RECORD EXCERPTS below:

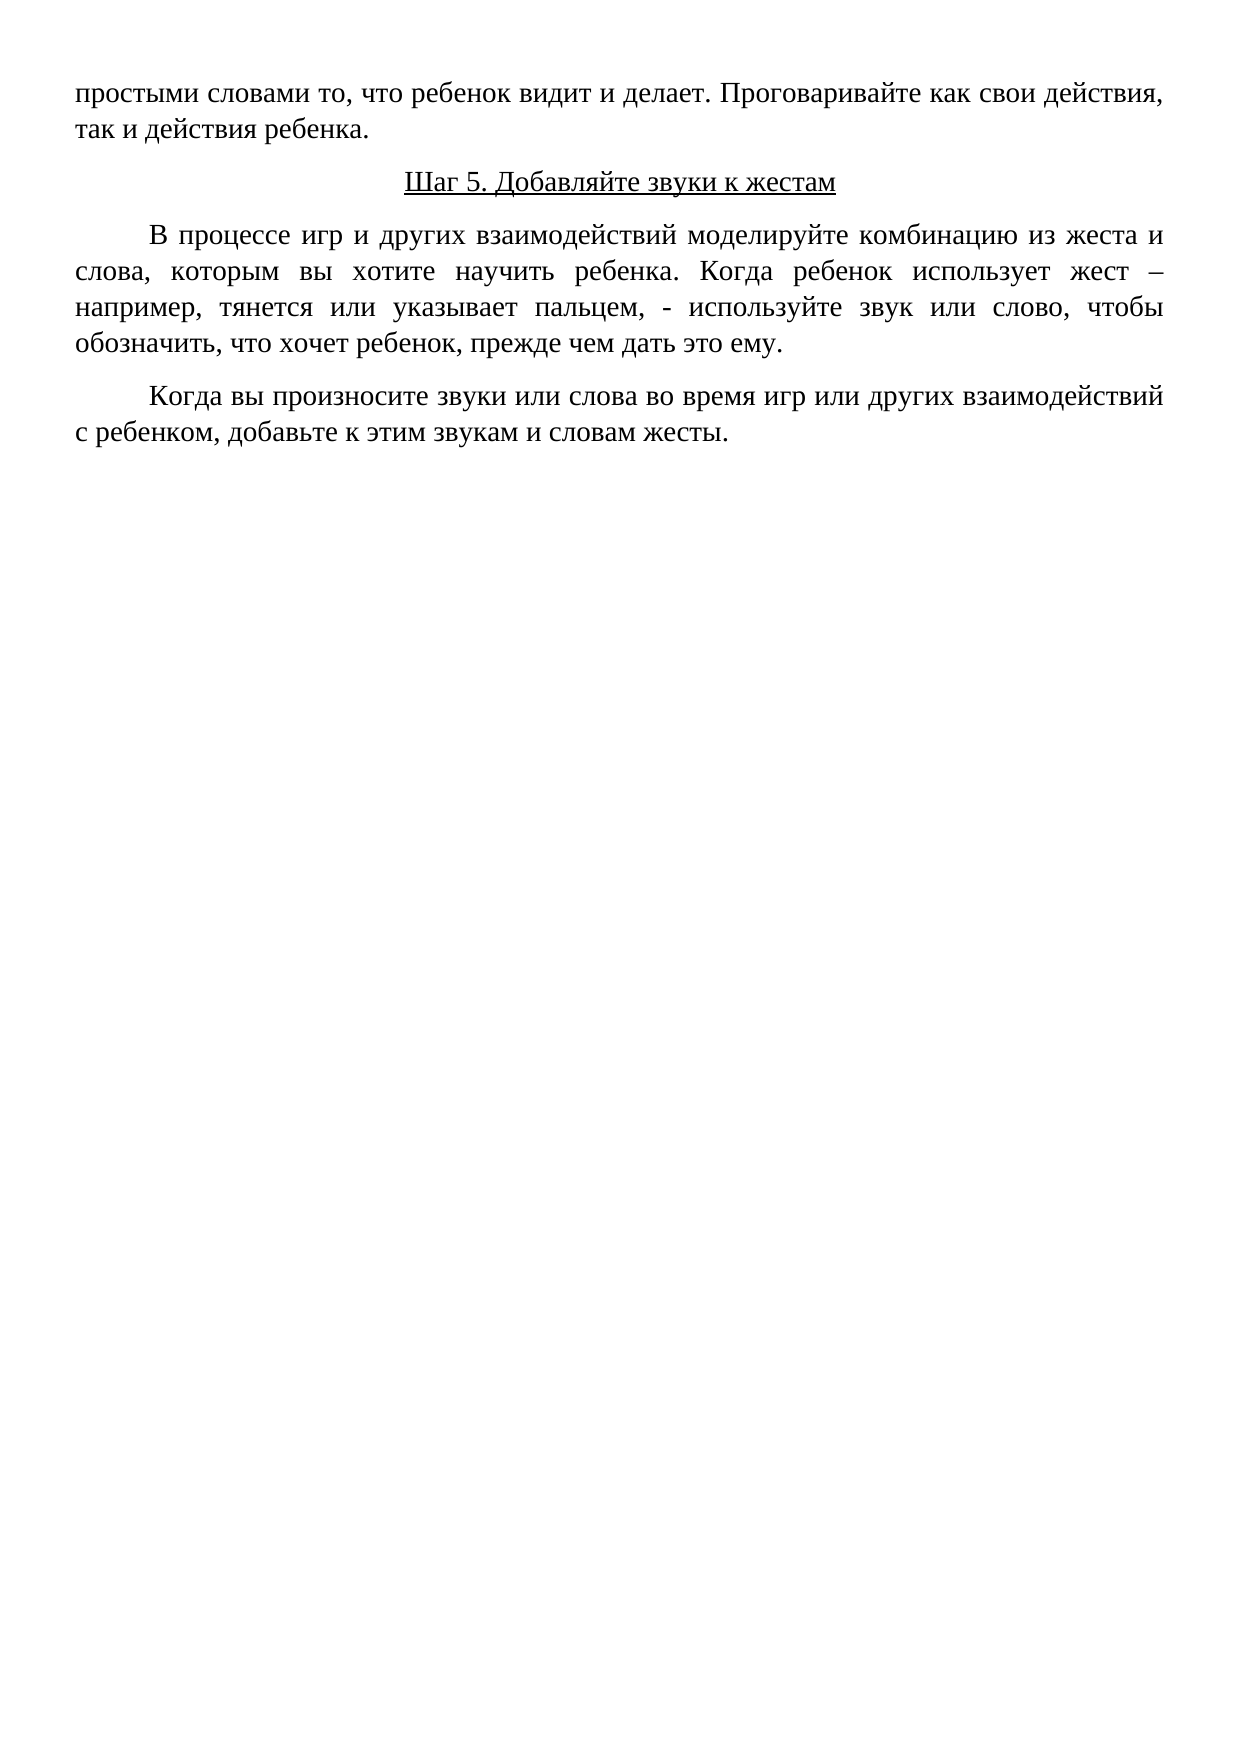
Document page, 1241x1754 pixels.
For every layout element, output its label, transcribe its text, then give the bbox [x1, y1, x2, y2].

text Шаг 5. Добавляйте звуки к жестам [75, 164, 1165, 197]
text Когда вы произносите звуки или слова во время игр или других взаимодействий с ребенком, добавьте к этим звукам и словам жесты. [75, 378, 1165, 448]
text В процессе игр и других взаимодействий моделируйте комбинацию из жеста и слова, которым вы хотите научить ребенка. Когда ребенок использует жест – например, тянется или указывает пальцем, - используйте звук или слово, чтобы обозначить, что хочет ребенок, прежде чем дать это ему. [75, 217, 1165, 359]
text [75, 75, 1165, 145]
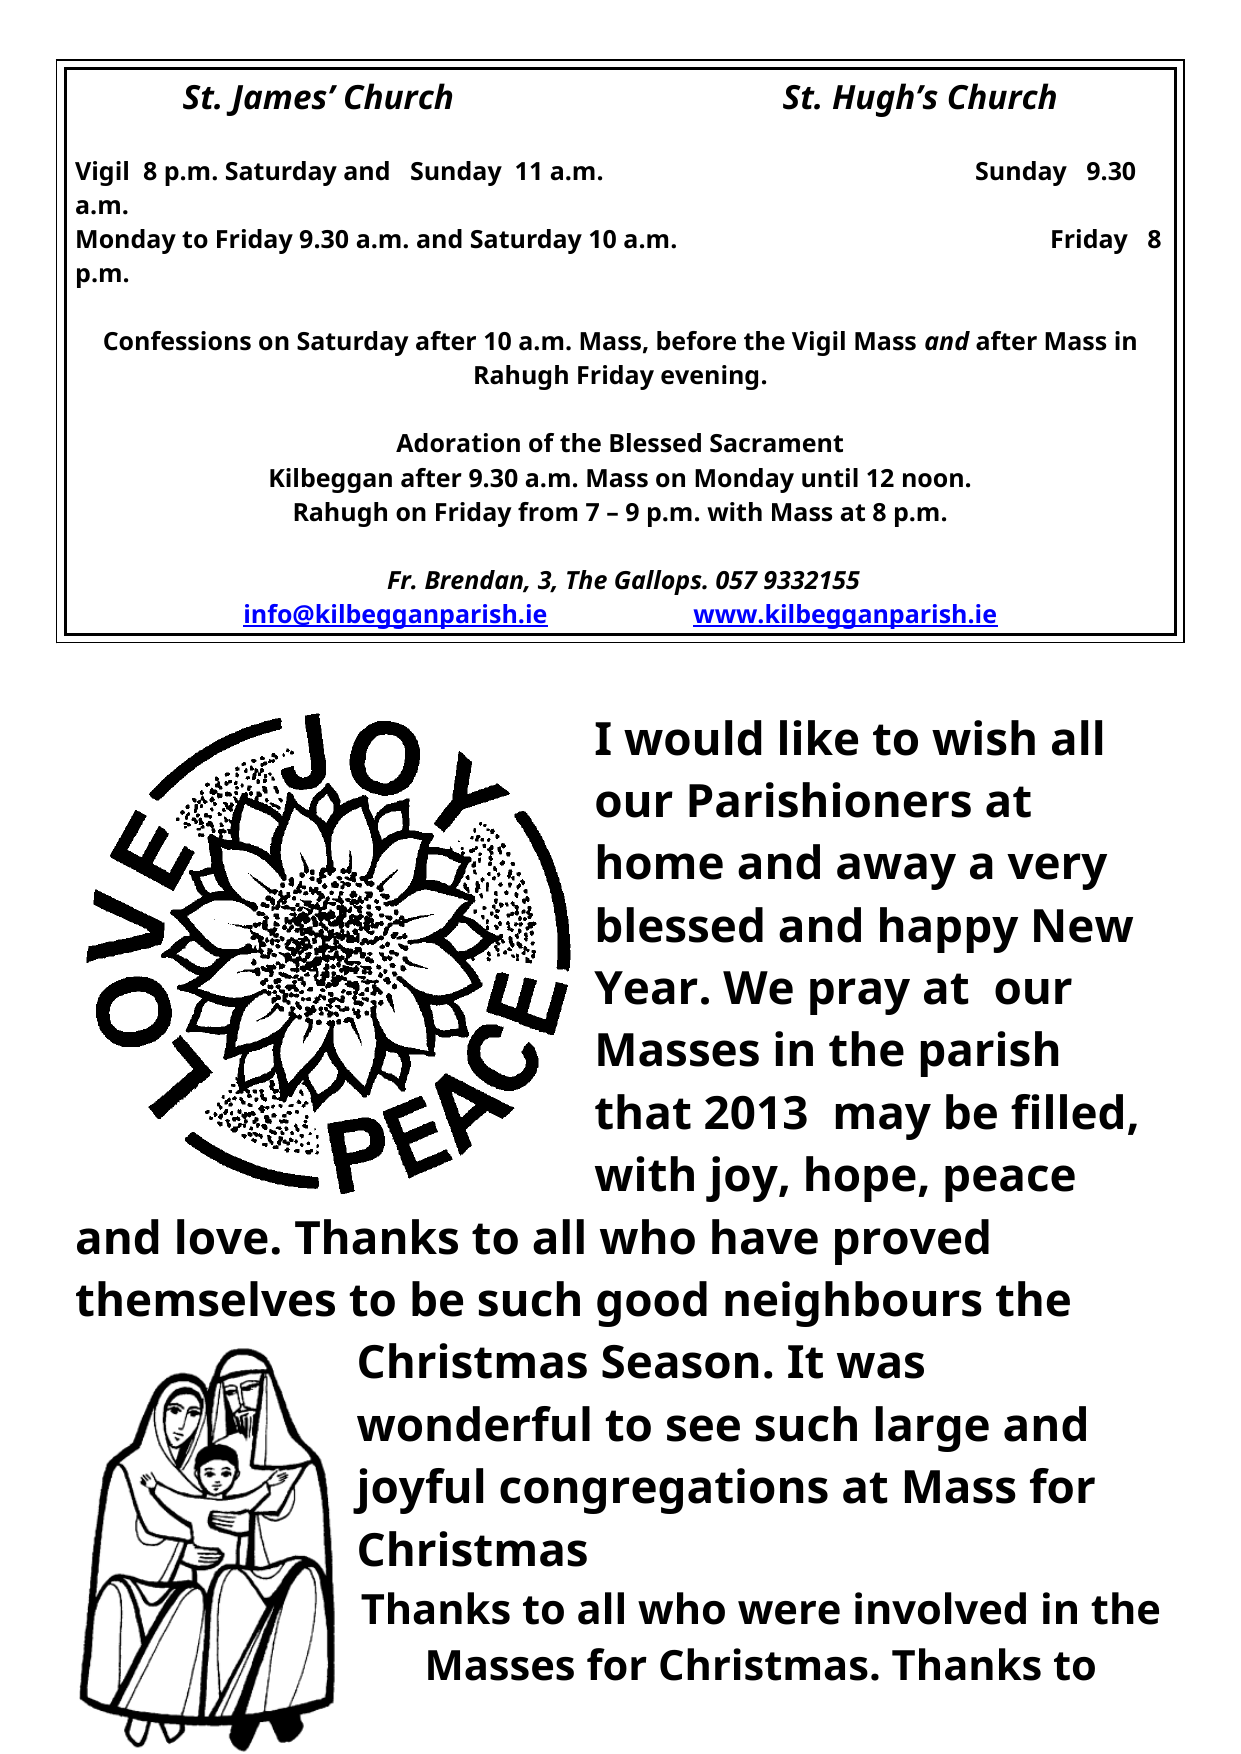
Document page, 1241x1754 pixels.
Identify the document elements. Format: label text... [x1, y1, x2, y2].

text Rahugh on Friday from 7 – 9 p.m. with Mass at 8 p.m. [75, 494, 1165, 528]
text St. James’ Church St. Hugh’s Church [57, 61, 1183, 119]
picture [78, 1346, 338, 1750]
text Monday to Friday 9.30 a.m. and Saturday 10 a.m. Friday 8 p.m. [75, 222, 1165, 290]
text Kilbeggan after 9.30 a.m. Mass on Monday until 12 noon. [75, 460, 1165, 494]
text Confessions on Saturday after 10 a.m. Mass, before the Vigil Mass and after Mass in Rahugh Friday evening. [75, 324, 1165, 392]
text Vigil 8 p.m. Saturday and Sunday 11 a.m. Sunday 9.30 a.m. [75, 154, 1165, 222]
text Fr. Brendan, 3, The Gallops. 057 9332155 [75, 562, 1165, 581]
text Thanks to all who were involved in the Masses for Christmas. Thanks to Readers, Ministers of the Eucharist, the altar Society, flower arrangers, and the choirs who put in so much effort and talent. Thanks to all the people behind the scenes whose work is so important to the Parish. [338, 1579, 1165, 1693]
text Adoration of the Blessed Sacrament [75, 426, 1165, 460]
text I would like to wish all our Parishioners at home and away a very blessed and happy New Year. We pray at our Masses in the parish that 2013 may be filled, with joy, hope, peace and love. Thanks to all who have proved themselves to be such good neighbours the Christmas Season. It was wonderful to see such large and joyful congregations at Mass for Christmas [75, 706, 1165, 1579]
text info@kilbegganparish.ie www.kilbegganparish.ie [57, 581, 1183, 642]
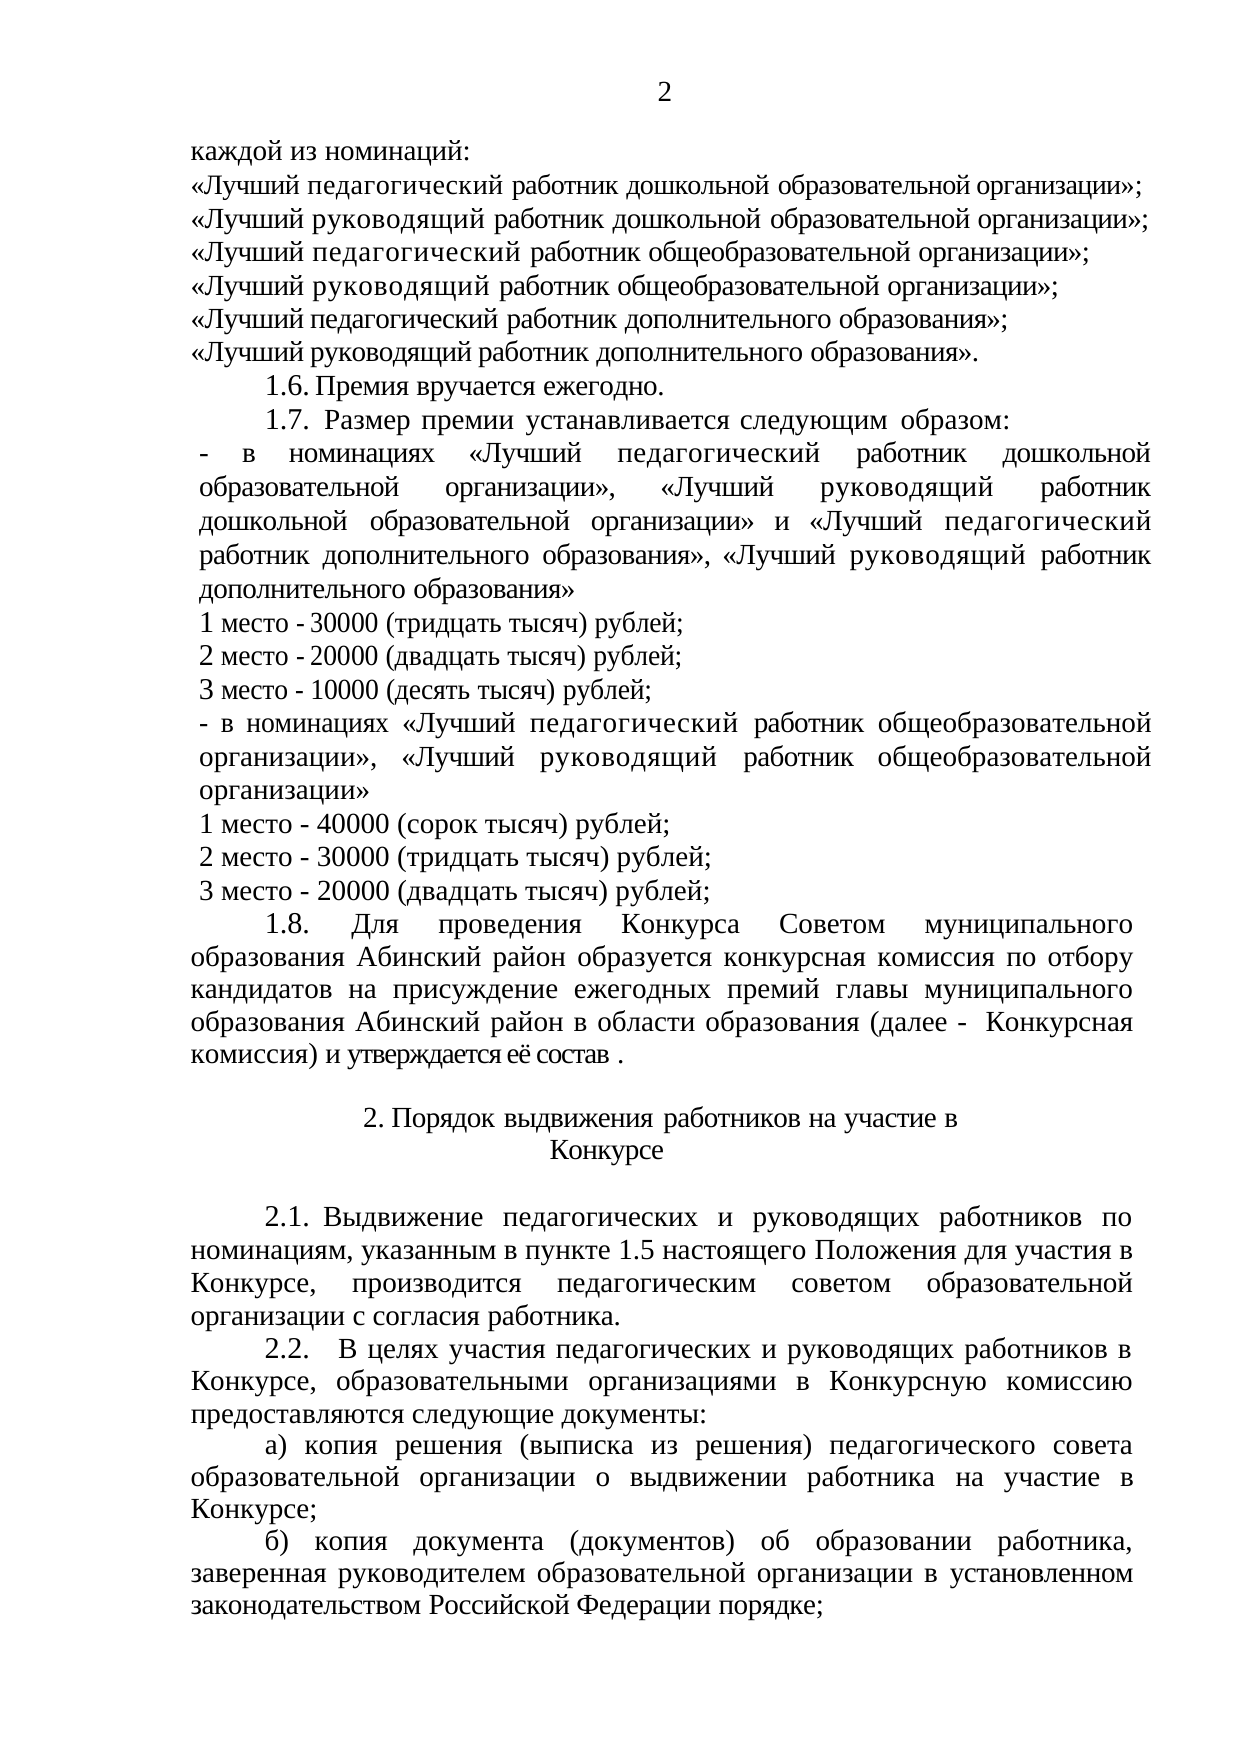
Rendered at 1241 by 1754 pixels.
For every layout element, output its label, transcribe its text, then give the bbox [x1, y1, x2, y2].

list место - 10000 (десять тысяч) рублей; [199, 672, 1152, 706]
text «Лучший педагогический работник дополнительного образования»; [190, 302, 1152, 335]
list В целях участия педагогических и руководящих работников в Конкурсе, образовательными организациями в Конкурсную комиссию предоставляются следующие документы: [191, 1332, 1132, 1429]
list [190, 135, 1132, 167]
text 1 место - 40000 (сорок тысяч) рублей; [199, 807, 1152, 840]
text «Лучший педагогический работник общеобразовательной организации»; [190, 235, 1152, 268]
text - в номинациях «Лучший педагогический работник общеобразовательной организации», «Лучший руководящий работник общеобразовательной организации» [199, 706, 1152, 807]
text 3 место - 20000 (двадцать тысяч) рублей; [199, 874, 1152, 907]
text - в номинациях «Лучший педагогический работник дошкольной образовательной организации», «Лучший руководящий работник дошкольной образовательной организации» и «Лучший педагогический работник дополнительного образования», «Лучший руководящий работник дополнительного образования» [199, 436, 1152, 606]
text «Лучший педагогический работник дошкольной образовательной организации»; [190, 167, 1152, 201]
list Выдвижение педагогических и руководящих работников по номинациям, указанным в пункте 1.5 настоящего Положения для участия в Конкурсе, производится педагогическим советом образовательной организации с согласия работника. [190, 1199, 1133, 1332]
text «Лучший руководящий работник дошкольной образовательной организации»; [190, 201, 1152, 235]
list Размер премии устанавливается следующим образом: [228, 403, 1131, 436]
text 2 место - 30000 (тридцать тысяч) рублей; [199, 840, 1152, 874]
list место - 20000 (двадцать тысяч) рублей; [199, 639, 1152, 672]
text «Лучший руководящий работник дополнительного образования». [190, 335, 1152, 368]
list место - 30000 (тридцать тысяч) рублей; [199, 606, 1152, 639]
text а) копия решения (выписка из решения) педагогического совета образовательной организации о выдвижении работника на участие в Конкурсе; [190, 1429, 1134, 1525]
list Премия вручается ежегодно. [264, 368, 1152, 402]
text «Лучший руководящий работник общеобразовательной организации»; [190, 268, 1152, 302]
text б) копия документа (документов) об образовании работника, заверенная руководителем образовательной организации в установленном законодательством Российской Федерации порядке; [190, 1525, 1134, 1620]
list Порядок выдвижения работников на участие в Конкурсе [363, 1102, 958, 1166]
list Для проведения Конкурса Советом муниципального образования Абинский район образуется конкурсная комиссия по отбору кандидатов на присуждение ежегодных премий главы муниципального образования Абинский район в области образования (далее - Конкурсная комиссия) и утверждается её состав . [190, 907, 1134, 1069]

End of RECORD EXCERPTS.

§ WHAT TO DO:
This exercise requires the lines of the entries containing the string "педагогических".

§ RESPONSE FOR THIS EXERCISE:
list В целях участия педагогических и руководящих работников в Конкурсе, образовательными организациями в Конкурсную комиссию предоставляются следующие документы: [191, 1332, 1132, 1429]
list Выдвижение педагогических и руководящих работников по номинациям, указанным в пункте 1.5 настоящего Положения для участия в Конкурсе, производится педагогическим советом образовательной организации с согласия работника. [190, 1199, 1133, 1332]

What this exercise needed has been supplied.